Wednesday 15 Jan

تعدين وطاقة

Oil prices surge on new US sanctions against Russia


Oil prices surge on new US sanctions against Russia

Oil prices surged to a four-month high on Tuesday as Chinese and Indian buyers sought alternative suppliers following the latest round of stringent US sanctions on Russian oil. Brent crude futures dipped 22 cents, or 0.27%, to $80.79 a barrel, while US West Texas Intermediate (WTI) crude futures declined 16 cents, or 0.2%, to $78.66 a barrel.

This slight decrease followed a near 2% gain in the previous session after the US Treasury Department imposed sanctions on Gazprom Neft and Surgutneftegaz, along with 183 tankers operating in Russia's "shadow fleet" on Friday. A US official anticipates these measures will cost Russia billions of dollars monthly.

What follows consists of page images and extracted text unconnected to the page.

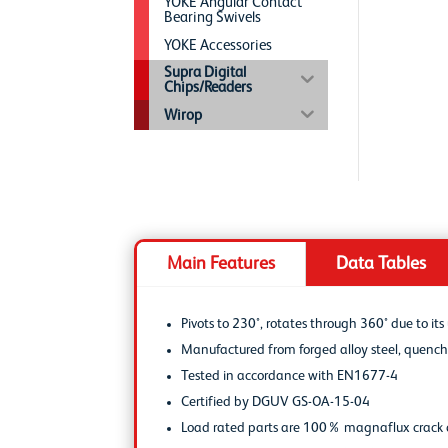
YOKE Angular Contact
Bearing Swivels
YOKE Accessories
Supra Digital
Chips/Readers
Wirop
Main Features
Data Tables
Pivots to 230°, rotates through 360° due to it
Manufactured from forged alloy steel, quen
Tested in accordance with EN1677-4
Certified by DGUV GS-OA-15-04
Load rated parts are 100% magnaflux crack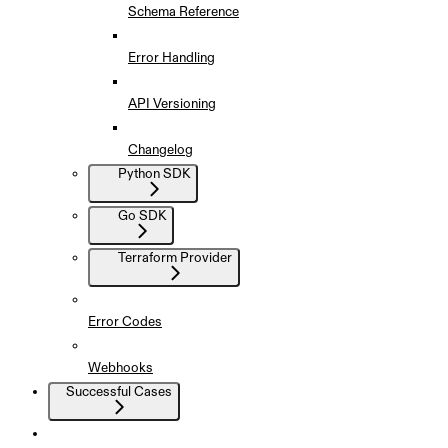
Schema Reference
Error Handling
API Versioning
Changelog
Python SDK
Go SDK
Terraform Provider
Error Codes
Webhooks
Successful Cases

ING analysts noted that a significant portion of Russia's "shadow fleet" of oil tankers has been sanctioned, hindering Russia and buyers from circumventing the G7 price cap. These sanctions could potentially remove up to 700,000 barrels per day (bpd) from the market, potentially offsetting the anticipated global oil surplus this year. However, analysts acknowledged that the actual impact might be less severe as market participants may find ways to continue circumventing sanctions.

Robert Rennie, head of commodity and carbon strategy at Westpac, stated that the new measures could disrupt 800,000 bpd of Russian crude exports "for an extended period" and up to 150,000 bpd of diesel exports. Rennie predicted that Brent crude prices could reach $85 per barrel, citing the extension of OPEC+ production cuts as a contributing factor.

Goldman Sachs projected that Brent crude prices could surpass $85 per barrel in the near term and even reach $90 if declining Russian production coincides with a decrease in Iranian production. However, weak demand from China, a major oil importer, could mitigate the impact of falling supply. Official data released yesterday revealed that China's crude oil imports declined in 2024 for the first time in two decades, excluding the period impacted by the COVID-19 pandemic.

Six European countries urged the European Union yesterday to lower the $60 per barrel price cap on seaborne Russian crude oil and refined petroleum products. These measures aim to limit Russia's ability to fund its ongoing war in Ukraine.